- Exercise requirements -
Copy the lines of the collection entries that run from the line containing "## 🎉 Conclusion" through the line containing "The type safety", inclusive, reproducing them exactly.

Collection entries
......

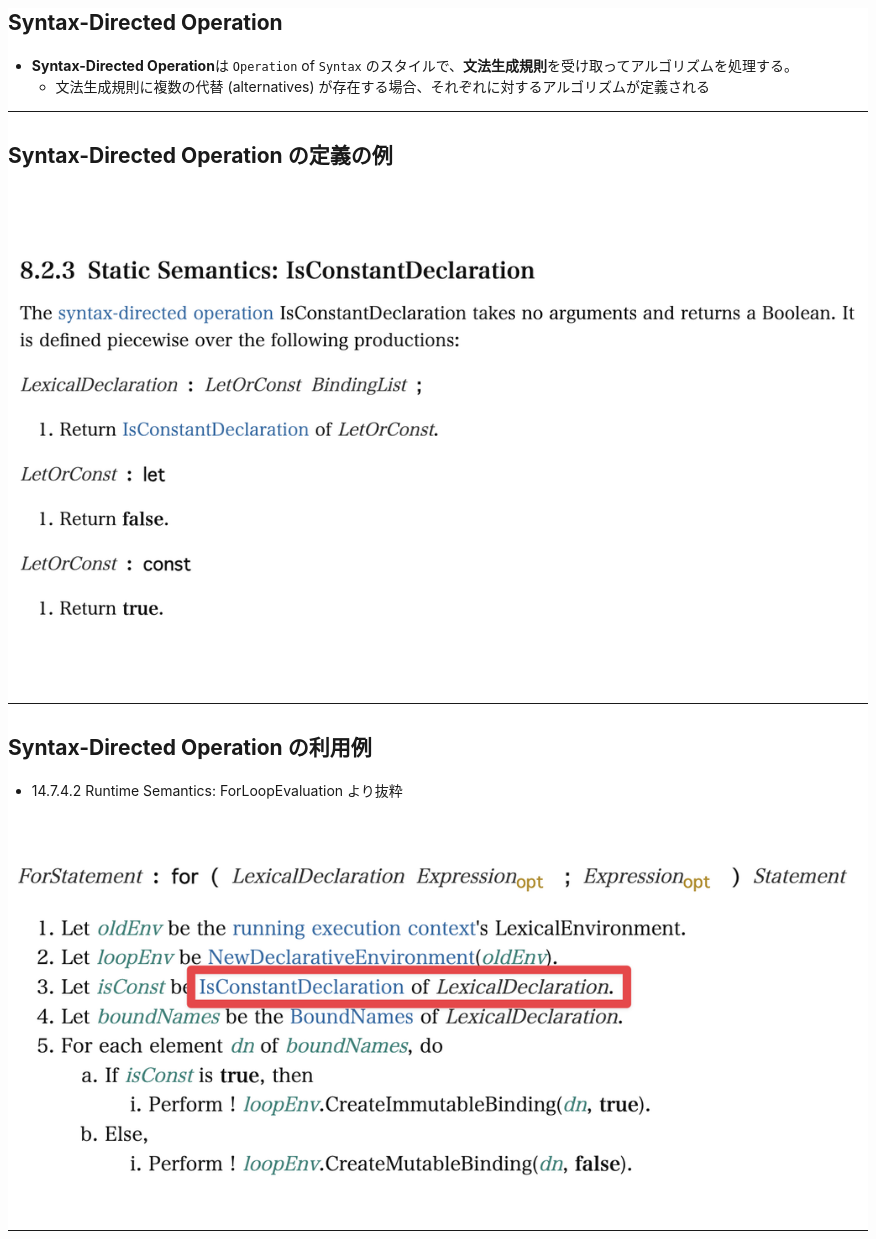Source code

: 
## Syntax-Directed Operation

* **Syntax-Directed Operation**は `Operation` of `Syntax` のスタイルで、**文法生成規則**を受け取ってアルゴリズムを処理する。
  - 文法生成規則に複数の代替 (alternatives) が存在する場合、それぞれに対するアルゴリズムが定義される

---

## Syntax-Directed Operation の定義の例

<div style="height: 500px">
  <img src="./images/cr3vcuib5gvd5pr3l0ag/syntax-directed-operation.png" style="height: 100%">
</div>

---

## Syntax-Directed Operation の利用例

* 14.7.4.2 Runtime Semantics: ForLoopEvaluation より抜粋

<div style="height: 400px">
  <img src="./images/cr3vcuib5gvd5pr3l0ag/syntax-directed-operation-usage.png" style="height: 100%">
</div>

---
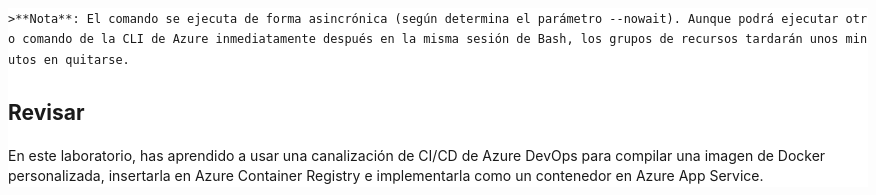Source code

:     >**Nota**: El comando se ejecuta de forma asincrónica (según determina el parámetro --nowait). Aunque podrá ejecutar otro comando de la CLI de Azure inmediatamente después en la misma sesión de Bash, los grupos de recursos tardarán unos minutos en quitarse.

## Revisar

En este laboratorio, has aprendido a usar una canalización de CI/CD de Azure DevOps para compilar una imagen de Docker personalizada, insertarla en Azure Container Registry e implementarla como un contenedor en Azure App Service.
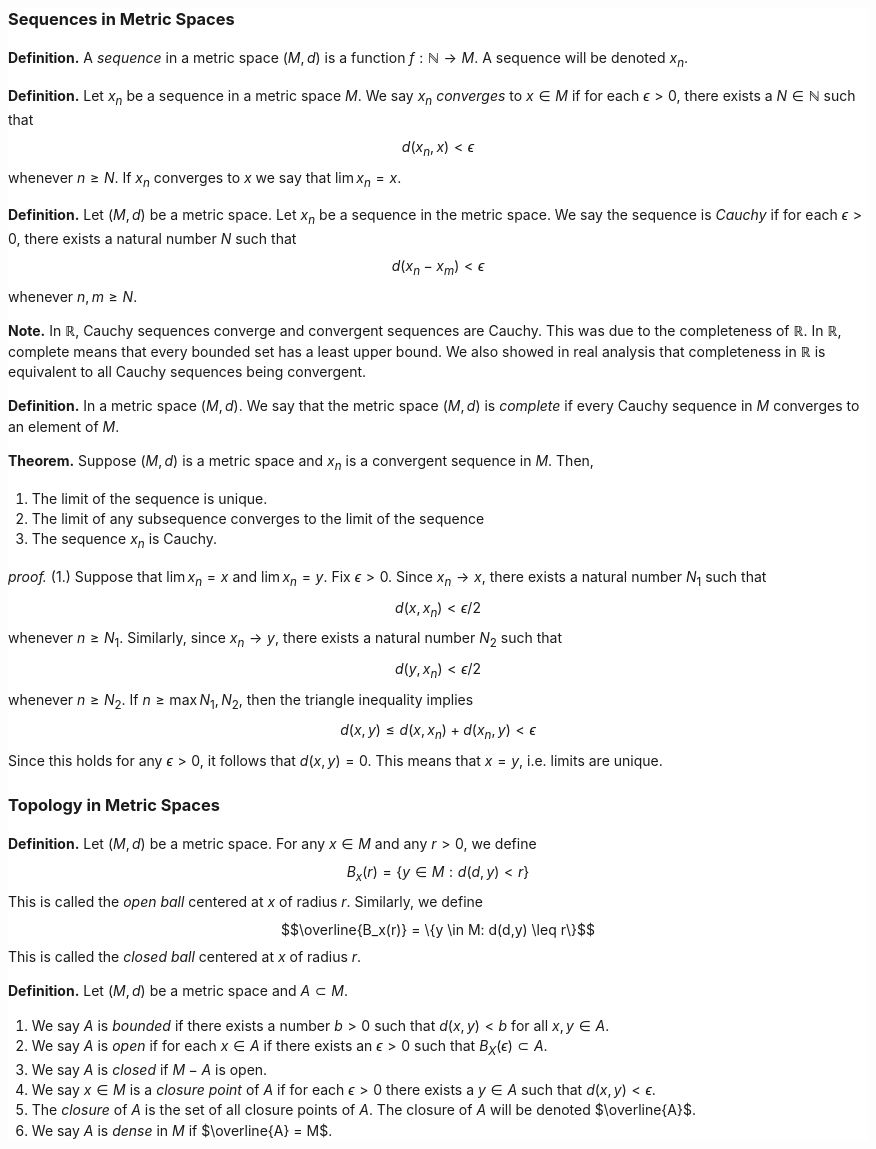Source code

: ### Sequences in Metric Spaces

**Definition.**
A *sequence* in a metric space $(M,d)$ is a function $f:\mathbb{N} \to M$. A sequence will be denoted $x_n$.

**Definition.**
Let $x_n$ be a sequence in a metric space $M$. We say $x_n$ *converges* to $x \in M$ if for each $\epsilon>0$, there exists a $N \in \mathbb{N}$ such that $$d(x_n,x) <\epsilon$$ whenever $n \geq N$. If $x_n$ converges to $x$ we say that $\lim x_n = x$.

**Definition.**
Let $(M,d)$ be a metric space. Let $x_n$ be a sequence in the metric space. We say the sequence is *Cauchy* if for each $\epsilon>0$, there exists a natural number $N$ such that $$d(x_n-x_m) < \epsilon$$ whenever $n,m \geq N$.

**Note.**
In $\mathbb{R}$, Cauchy sequences converge and convergent sequences are Cauchy. This was due to the completeness of $\mathbb{R}$. In $\mathbb{R}$, complete means that every bounded set has a least upper bound. We also showed in real analysis that completeness in $\mathbb{R}$ is equivalent to all Cauchy sequences being convergent.

**Definition.**
In a metric space $(M,d)$. We say that the metric space $(M,d)$ is *complete* if every Cauchy sequence in $M$ converges to an element of $M$.

**Theorem.**
Suppose $(M,d)$ is a metric space and $x_n$ is a convergent sequence in $M$. Then,
1. The limit of the sequence is unique.
2. The limit of any subsequence converges to the limit of the sequence
3. The sequence $x_n$ is Cauchy.

*proof.* (1.)
Suppose that $\lim x_n = x$ and $\lim x_n = y$. Fix $\epsilon > 0$. Since $x_n \to x$, there exists a natural number $N_1$ such that $$d(x,x_n) < \epsilon/2$$ whenever $n \geq N_1$. Similarly, since $x_n \to y$, there exists a natural number $N_2$ such that $$d(y,x_n) < \epsilon/2$$ whenever $n \geq N_2$. If $n \geq \max{N_1,N_2}$, then the triangle inequality implies
$$d(x,y) \leq d(x,x_n)+ d(x_n,y) < \epsilon$$
Since this holds for any $\epsilon>0$, it follows that $d(x,y) = 0$. This means that $x = y$, i.e. limits are unique.

### Topology in Metric Spaces

**Definition.**
Let $(M,d)$ be a metric space. For any $x \in M$ and any $r>0$, we define
$$B_x(r) = \{y \in M: d(d,y) < r\}$$
This is called the *open ball* centered at $x$ of radius $r$. Similarly, we define $$\overline{B_x(r)} = \{y \in M: d(d,y) \leq r\}$$
This is called the *closed ball* centered at $x$ of radius $r$.

**Definition.**
Let $(M,d)$ be a metric space and $A \subset M$.
1. We say $A$ is *bounded* if there exists a number $b>0$ such that $d(x,y)<b$ for all $x,y \in A$.
2. We say $A$ is *open* if for each $x \in A$ if there exists an $\epsilon > 0$ such that $B_X(\epsilon) \subset A$.
3. We say $A$ is *closed* if $M-A$ is open.
4. We say $x \in M$ is a *closure point* of $A$ if for each $\epsilon>0$ there exists a $y \in A$ such that $d(x,y) < \epsilon$. 
5. The *closure* of $A$ is the set of all closure points of $A$. The closure of $A$ will be denoted $\overline{A}$.
6. We say $A$ is *dense* in $M$ if $\overline{A} = M$.
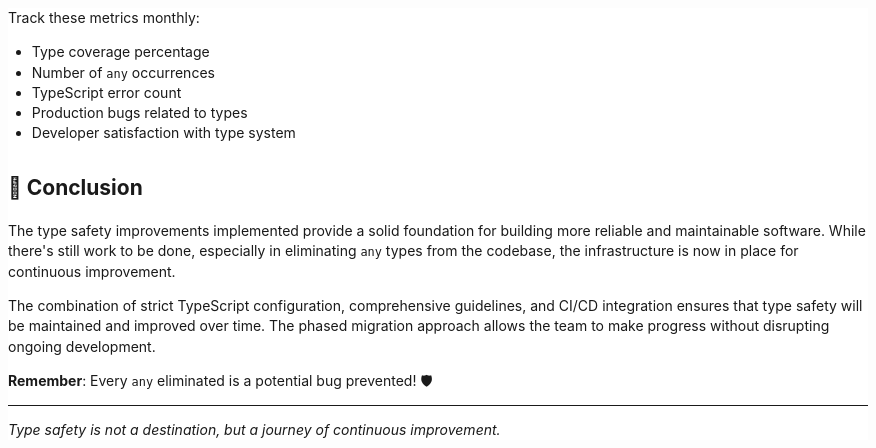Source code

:Track these metrics monthly:
- Type coverage percentage
- Number of `any` occurrences
- TypeScript error count
- Production bugs related to types
- Developer satisfaction with type system

## 🎉 Conclusion

The type safety improvements implemented provide a solid foundation for building more reliable and maintainable software. While there's still work to be done, especially in eliminating `any` types from the codebase, the infrastructure is now in place for continuous improvement.

The combination of strict TypeScript configuration, comprehensive guidelines, and CI/CD integration ensures that type safety will be maintained and improved over time. The phased migration approach allows the team to make progress without disrupting ongoing development.

**Remember**: Every `any` eliminated is a potential bug prevented! 🛡️

---

*Type safety is not a destination, but a journey of continuous improvement.*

......

- Answer to this exercise -
## 🎉 Conclusion

The type safety improvements implemented provide a solid foundation for building more reliable and maintainable software. While there's still work to be done, especially in eliminating `any` types from the codebase, the infrastructure is now in place for continuous improvement.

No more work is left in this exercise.